Hydrothermal seafloor massive sulphide (SMS) deposits are formed by seawater circulating through the hot rocks beneath the ocean floor at mid-ocean ridges, where they strip out various elements, particularly metals, which are then deposited at the seabed as they emerge and cool at hot water vent systems.
Most of these vent systems have been within the active volcanic zone at the ridge axis. Recently, though, vent systems have been found at large faults which expose rocks of the oceanic mantle at the seabed.
This presents a paradox: most of the vents occur at very active ridges with fast spreading rates, but the largest hydrothermal SMS appear to occur on these detachment faults (also called oceanic core complexes), at “amagmatic” ridges with slower spreading rates, and very limited volcanic activity.

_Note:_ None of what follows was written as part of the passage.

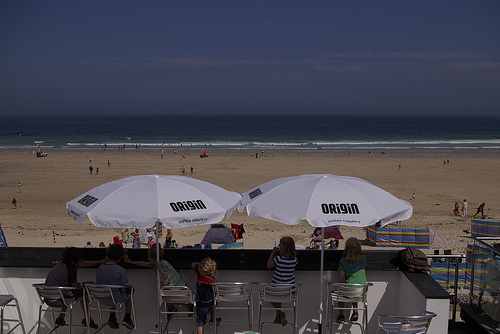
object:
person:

These ultramafic-hosted seafloor massive sulphides (µSMS) form some of the largest deposits known, hosting high metal concentrations of Au, Cu, Ni, and E-tech elements (Co, Pt).
In contrast to the volcanic-hosted SMS deposits, which are (relatively) well understood, the formation of these µSMS is enigmatic. For some µSMS, vent-fluid chemistry indicates the potential for extensive sub-seafloor metal precipitation, possibly by interaction with pH barriers due to the alteration of the igneous ultramafic rocks to serpentinite.
The physical, chemical and microbial mechanisms affecting µSMS after their formation, which are likely to be critical for their preservation, are also poorly understood.
Testing hypotheses
Our study aims to test the hypothesis that µSMS deposits form extensive sub-surface mineralisation and undergo significant post-formational modification at and beneath the seafloor under the influence of highly variable pH conditions as a result of interaction with ultramafic rocks and during serpentinisation.
Our approach involves two ocean-going expeditions to the largest known and best characterised µSMS field at 13° 30′ N on the Mid-Atlantic Ridge.
- Image the 3D structure and composition of the deposit using electromagnetic induction and inverted down-hole seismic tomography, seismic-while-drilling, with surface mapping and sub-seafloor drilling (recovering host rocks, sulphides, sediment and fluids).
- Investigate the formation, recrystallisation, metal mobilisation, alteration and penetration by seawater by measuring the mineralogy, geochemistry and isotope signatures of the samples.
- Identify the heat source driving deposit formation and host-rock interactions using hydrothermal fluid samples.
- Constrain metal mobility during later alteration and the history of hydrothermal activity from studies of metalliferous sediments and hydrothermal fluid samples.
- Ages of these processes will be constrained by radiometric dating.
- Rates of processes will be constrained by in situ and lab-based abiotic oxidation and microbial alteration experiments.
- Construct a coherent understanding of the formation and preservation of these large polymetallic µSMS deposits by integrating the results using thermo-physio-chemical numerical modelling.
Despite being technically ambitious, our experience from previous seafloor minerals projects (the Blue Mining project and MarineE-tech project) has allowed us to develop innovative strategies for investigating and drilling seafloor and sub-seafloor mineral deposits at great depths in the ocean.
Mid-ocean ridges
Mid-ocean ridges are plate boundaries, where new seafloor is created by upwelling magma and volcanism.
This creates the “normal” oceanic crustal profile of volcanic rocks, and intrusive rocks, overlaying gabbros, all above cooled mantle ultramafic (silica poor, magnesium rich) rocks (peridotites, harzburgites, dunites, and others), which are often altered to serpentinites.
At some ultra-slow spreading rates (<1cm yr−1) volcanic activity shuts down, and all the plate separation is taken up on large, gently-dipping detachment faults, also called oceanic core complexes, so that the mantle rocks are exposed at the seabed.